US shares slide on bank sector fears
US stocks fell yesterday after a prominent banking analyst warned the sector’s fundamentals have yet to improve, and an unexpectedly large drop in wholesale inventories raised worries about an economic recovery.
Financial stocks, which had gained about 25 per cent in the last month, tumbled after Rochdale Securities analyst Richard Bove painted a gloomy outlook for the banking industry. He said bank stocks are trading on “fumes,” and he expects a short-term pull-back in their stock prices.
The financial sector of the S&P 500 shed 3.5 per cent while the KBW Bank Index was down 4.4 per cent. The stocks were also affected by a report late Monday from the Congressional Oversight Panel, which highlighted the risks of toxic assets still on the books of many banks.
“Banks aren’t out of the woods yet” said Kevin Kruszenski, head of listed trading at KeyBanc Capital Markets.
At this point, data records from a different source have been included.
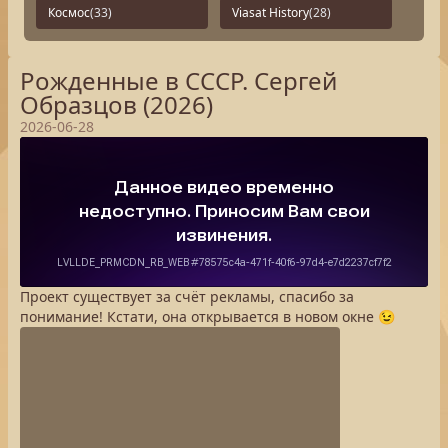
Космос
(33)
Viasat History
(28)
Рожденные в СССР. Сергей
Образцов (2026)
2026-06-28
Проект существует за счёт рекламы, спасибо за
понимание! Кстати, она открывается в новом окне 😉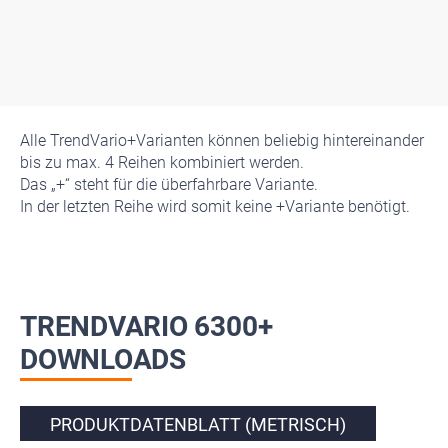
Alle TrendVario+Varianten können beliebig hintereinander
bis zu max. 4 Reihen kombiniert werden.
Das „+“ steht für die überfahrbare Variante.
In der letzten Reihe wird somit keine +Variante benötigt.
TRENDVARIO 6300+
DOWNLOADS
PRODUKTDATENBLATT (METRISCH)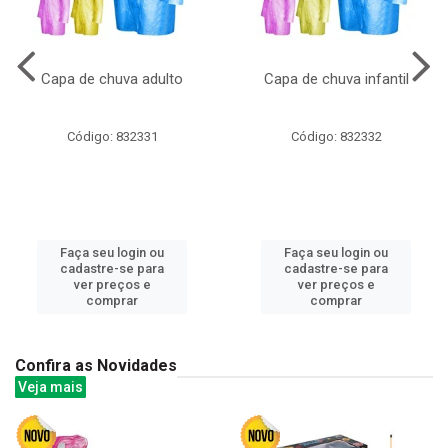
Capa de chuva adulto
Capa de chuva infantil
Código: 832331
Código: 832332
Faça seu login ou
Faça seu login ou
cadastre-se para
cadastre-se para
ver preços e
ver preços e
comprar
comprar
Confira as Novidades
Veja mais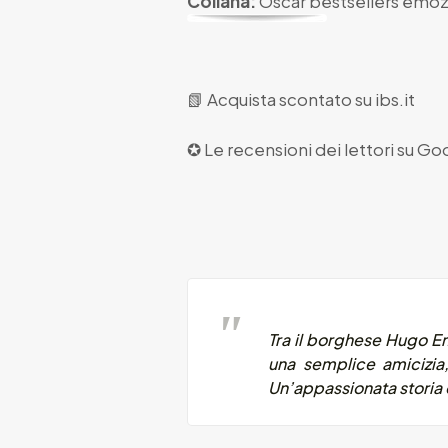
Collana:
Oscar bestsellers emoz
📗
Acquista scontato su ibs.it
✪ Le recensioni dei lettori su
Goo
Tra il borghese Hugo E
una semplice amicizia
Un’appassionata storia 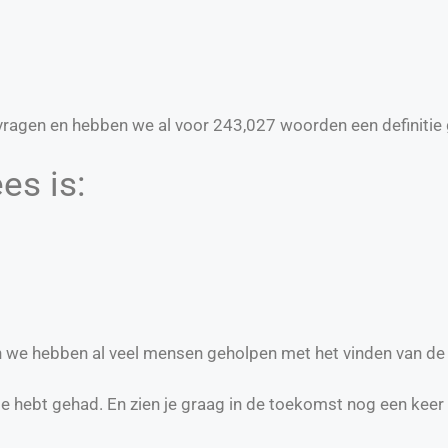
ragen en hebben we al voor
243,027
woorden een definitie 
es is:
 en we hebben al veel mensen geholpen met het vinden van de
te hebt gehad. En zien je graag in de toekomst nog een keer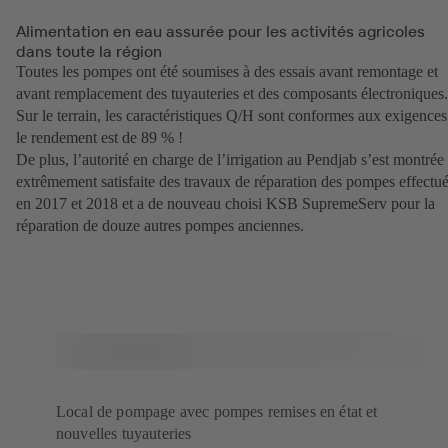
Alimentation en eau assurée pour les activités agricoles
dans toute la région
Toutes les pompes ont été soumises à des essais avant remontage et
avant remplacement des tuyauteries et des composants électroniques
Sur le terrain, les caractéristiques Q/H sont conformes aux exigences
le rendement est de 89 % !
De plus, l’autorité en charge de l’irrigation au Pendjab s’est montrée
extrêmement satisfaite des travaux de réparation des pompes effectu
en 2017 et 2018 et a de nouveau choisi KSB SupremeServ pour la
réparation de douze autres pompes anciennes.
Local de pompage avec pompes remises en état et
nouvelles tuyauteries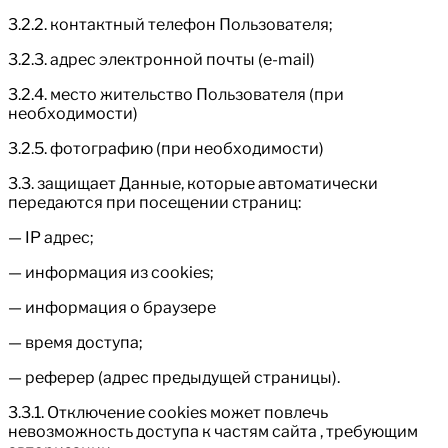
3.2.2. контактный телефон Пользователя;
3.2.3. адрес электронной почты (e-mail)
3.2.4. место жительство Пользователя (при
необходимости)
3.2.5. фотографию (при необходимости)
3.3. защищает Данные, которые автоматически
передаются при посещении страниц:
— IP адрес;
— информация из cookies;
— информация о браузере
— время доступа;
— реферер (адрес предыдущей страницы).
3.3.1. Отключение cookies может повлечь
невозможность доступа к частям сайта , требующим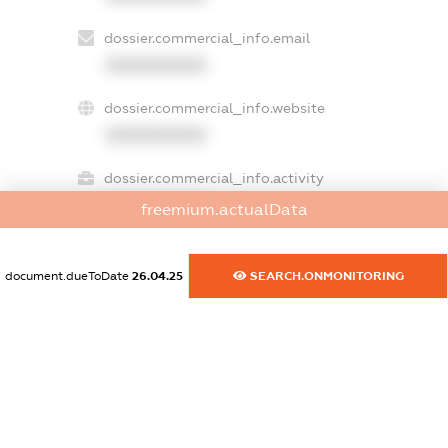
dossier.commercial_info.email
XXXXXXXXXX
dossier.commercial_info.website
XXXXXXXXXX
dossier.commercial_info.activity
XXXXXXXXXX
freemium.actualData
document.dueToDate
26.04.25
SEARCH.ONMONITORING
freemium.exampleText_1
freemium.exampleText_2
freemium.anonymousPerSearch2
FREEMIUM.DETAILS
FREEMIUM.REGISTER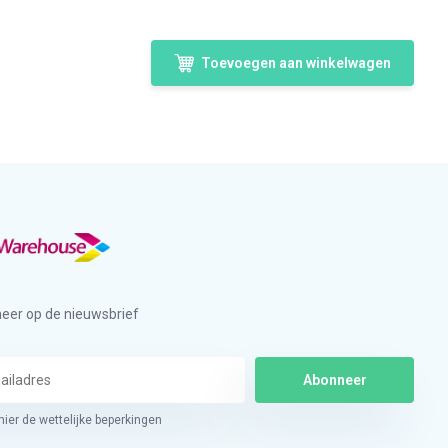
Toevoegen aan winkelwagen
eer op de nieuwsbrief
Abonneer
hier de wettelijke beperkingen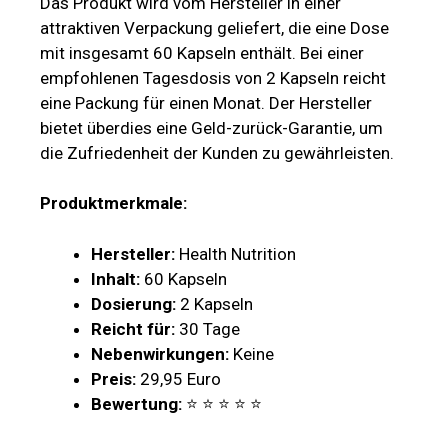
Das Produkt wird vom Hersteller in einer
attraktiven Verpackung geliefert, die eine Dose
mit insgesamt 60 Kapseln enthält. Bei einer
empfohlenen Tagesdosis von 2 Kapseln reicht
eine Packung für einen Monat. Der Hersteller
bietet überdies eine Geld-zurück-Garantie, um
die Zufriedenheit der Kunden zu gewährleisten.
Produktmerkmale:
Hersteller:
Health Nutrition
Inhalt:
60 Kapseln
Dosierung:
2 Kapseln
Reicht für:
30 Tage
Nebenwirkungen:
Keine
Preis:
29,95 Euro
Bewertung:
⭐ ⭐ ⭐ ⭐ ⭐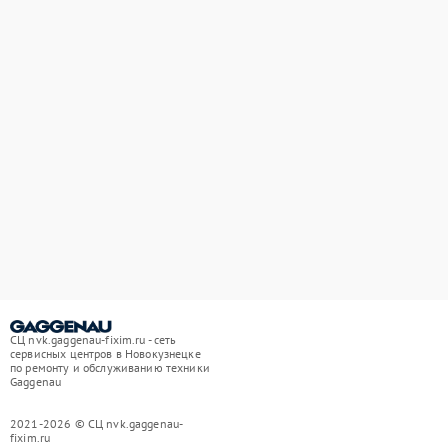
СЦ nvk.gaggenau-fixim.ru - сеть
сервисных центров в Новокузнецке
по ремонту и обслуживанию техники
Gaggenau
2021-2026 © СЦ nvk.gaggenau-
fixim.ru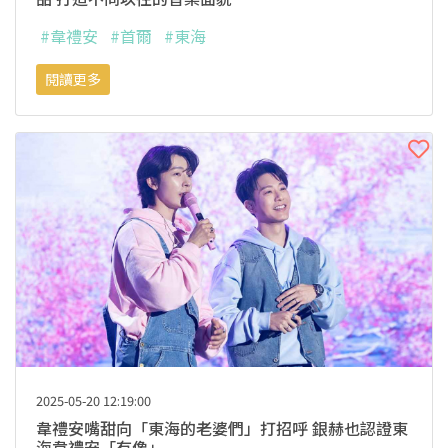
#韋禮安
#首爾
#東海
閱讀更多
2025-05-20 12:19:00
韋禮安嘴甜向「東海的老婆們」打招呼 銀赫也認證東
海韋禮安「有像」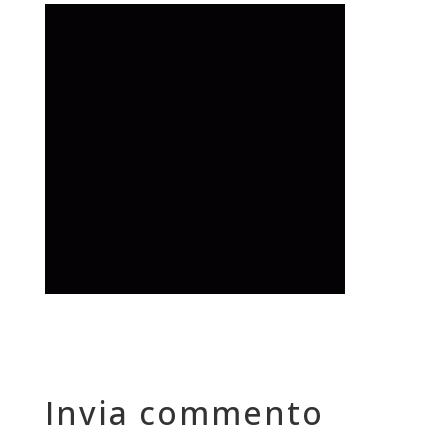
Invia commento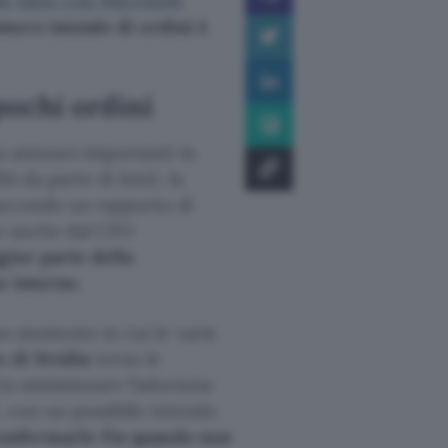
o fatto con Microsoft
mero iniziale di ordini è
 pochi ordini
da annunci importanti in
A da parte di Intel, la
 secondo un rapporto di
o anche dal CFO
gior parte della
o interno
.
un momento in cui le varie
e di Nvidia
verso le
ia minimizzare l’adozione
, con un possibile intendo
confermarle fin quando non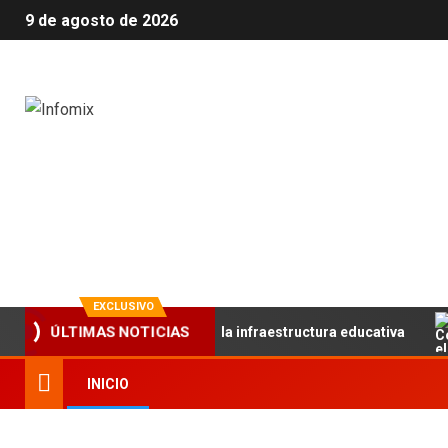
9 de agosto de 2026
Infomix
La evolución en información
EXCLUSIVO
ece el trabajo articulado y la infraestructura educativa
ÚLTIMAS NOTICIAS
INICIO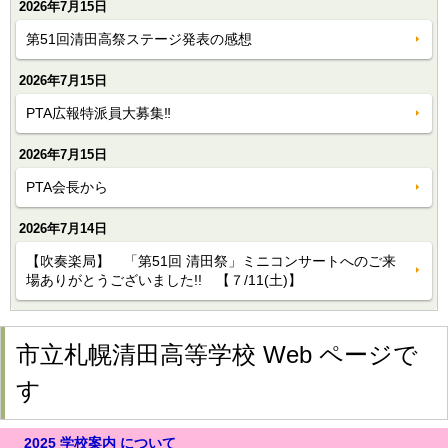
2026年7月15日
第51回清田高祭ステージ発表の感想
2026年7月15日
PTA広報特派員大募集‼
2026年7月15日
PTA会長から
2026年7月14日
【吹奏楽局】 「第51回 清田祭」ミニコンサートへのご来
場ありがとうございました!! 【７/11(土)】
市立札幌清田高等学校 Web ページで
す
2025
学校案内 について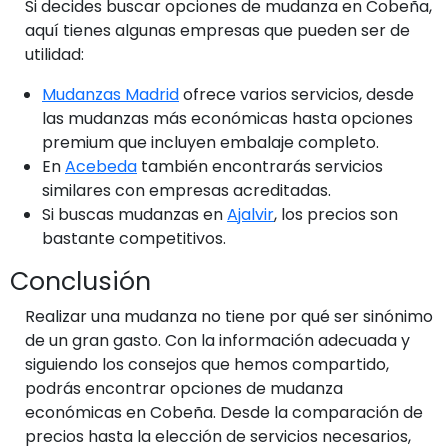
Si decides buscar opciones de mudanza en Cobeña,
aquí tienes algunas empresas que pueden ser de
utilidad:
Mudanzas Madrid
ofrece varios servicios, desde
las mudanzas más económicas hasta opciones
premium que incluyen embalaje completo.
En
Acebeda
también encontrarás servicios
similares con empresas acreditadas.
Si buscas mudanzas en
Ajalvir
, los precios son
bastante competitivos.
Conclusión
Realizar una mudanza no tiene por qué ser sinónimo
de un gran gasto. Con la información adecuada y
siguiendo los consejos que hemos compartido,
podrás encontrar opciones de mudanza
económicas en Cobeña. Desde la comparación de
precios hasta la elección de servicios necesarios,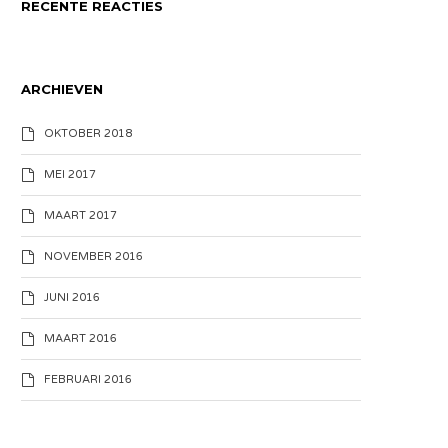
RECENTE REACTIES
ARCHIEVEN
OKTOBER 2018
MEI 2017
MAART 2017
NOVEMBER 2016
JUNI 2016
MAART 2016
FEBRUARI 2016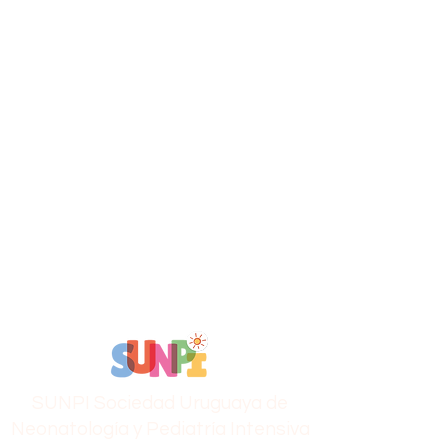
SUNPI Sociedad Uruguaya de
Neonatología y Pediatría Intensiva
“There are some worries about additional equity that needs to be raised. The market is going to have a hard time moving meaningfully higher without them,” Kruszenski said.
The drop in US wholesale inventories in June, which was nearly double expectations, suggests that businesses remained sceptical about a return in demand.
The Dow Jones industrial average closed down 96.28 points, or 1.03 per cent, to 9,241.67. The Standard & Poor’s 500 Index fell 12.77 points, or 1.27 per cent, to 994.33. The technology-laced Nasdaq Composite Index slid 22.51 points, or 1.13 per cent, to 1,969.73.
Adding to losses for financials, Miller Tabak cut its price targets on Zions Bancorp and Regions Financial. Shares of Zions stumbled 8.4 per cent to $16.43, while Regions dropped 4.2 per cent to $4.76. The S&P Regional Banks sub-index slipped 4.2 per cent.
The Congressional Oversight Panel, a watchdog for the government’s bailout program, said toxic loans and securities continue to pose a threat to the financial system, particularly for smaller banks that face mounting losses on commercial real estate loans.
Investors were also cautious as a two-day monetary policy meeting by the US Federal Reserve got under way yesterday. The focus will be on signs from the Fed of an exit strategy from its quantitative easing policy.
Earnings reports are due this week from retailers Wal-Mart, JC Penney and Macy’s, which may provide some insight on whether consumer spending, roughly two-thirds of the US economy, is stabilising.